→ **Material for the task**:
┌────────
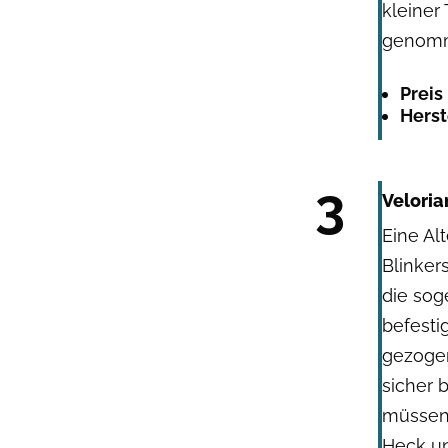
kleiner
genomm
Preis
Herst
3
Veloria
Eine Alt
Blinker
die sog
befesti
gezogen
sicher 
müssen.
Heck un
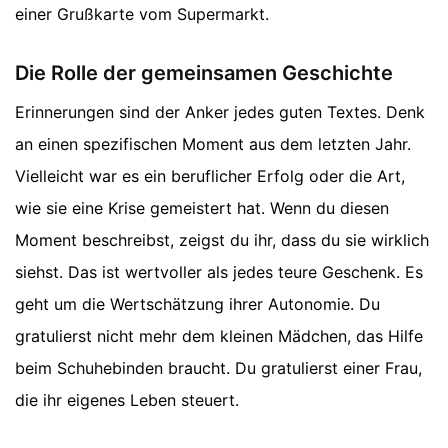
einer Grußkarte vom Supermarkt.
Die Rolle der gemeinsamen Geschichte
Erinnerungen sind der Anker jedes guten Textes. Denk
an einen spezifischen Moment aus dem letzten Jahr.
Vielleicht war es ein beruflicher Erfolg oder die Art,
wie sie eine Krise gemeistert hat. Wenn du diesen
Moment beschreibst, zeigst du ihr, dass du sie wirklich
siehst. Das ist wertvoller als jedes teure Geschenk. Es
geht um die Wertschätzung ihrer Autonomie. Du
gratulierst nicht mehr dem kleinen Mädchen, das Hilfe
beim Schuhebinden braucht. Du gratulierst einer Frau,
die ihr eigenes Leben steuert.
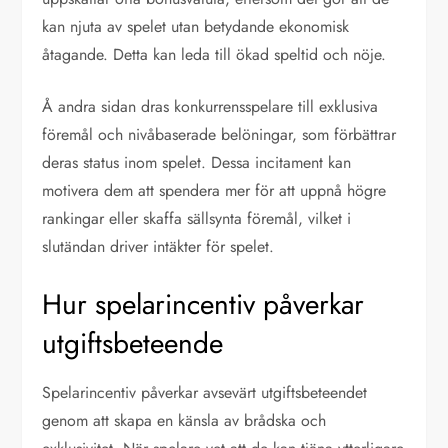
kan njuta av spelet utan betydande ekonomisk
åtagande. Detta kan leda till ökad speltid och nöje.
Å andra sidan dras konkurrensspelare till exklusiva
föremål och nivåbaserade belöningar, som förbättrar
deras status inom spelet. Dessa incitament kan
motivera dem att spendera mer för att uppnå högre
rankingar eller skaffa sällsynta föremål, vilket i
slutändan driver intäkter för spelet.
Hur spelarincentiv påverkar
utgiftsbeteende
Spelarincentiv påverkar avsevärt utgiftsbeteendet
genom att skapa en känsla av brådska och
└────────
Skipping any pictures, transcribe the full listing exactly.

→ **Solution for this task**:
kleiner
genomm
Preis
Herst
3
Veloria
Eine Alt
Blinker
die sog
befesti
gezogen
sicher 
müssen.
Heck un
einer Grußkarte vom Supermarkt.
Die Rolle der gemeinsamen Geschichte
Erinnerungen sind der Anker jedes guten Textes. Denk
an einen spezifischen Moment aus dem letzten Jahr.
Vielleicht war es ein beruflicher Erfolg oder die Art,
wie sie eine Krise gemeistert hat. Wenn du diesen
Moment beschreibst, zeigst du ihr, dass du sie wirklich
siehst. Das ist wertvoller als jedes teure Geschenk. Es
geht um die Wertschätzung ihrer Autonomie. Du
gratulierst nicht mehr dem kleinen Mädchen, das Hilfe
beim Schuhebinden braucht. Du gratulierst einer Frau,
die ihr eigenes Leben steuert.
kan njuta av spelet utan betydande ekonomisk
åtagande. Detta kan leda till ökad speltid och nöje.
Å andra sidan dras konkurrensspelare till exklusiva
föremål och nivåbaserade belöningar, som förbättrar
deras status inom spelet. Dessa incitament kan
motivera dem att spendera mer för att uppnå högre
rankingar eller skaffa sällsynta föremål, vilket i
slutändan driver intäkter för spelet.
Hur spelarincentiv påverkar
utgiftsbeteende
Spelarincentiv påverkar avsevärt utgiftsbeteendet
genom att skapa en känsla av brådska och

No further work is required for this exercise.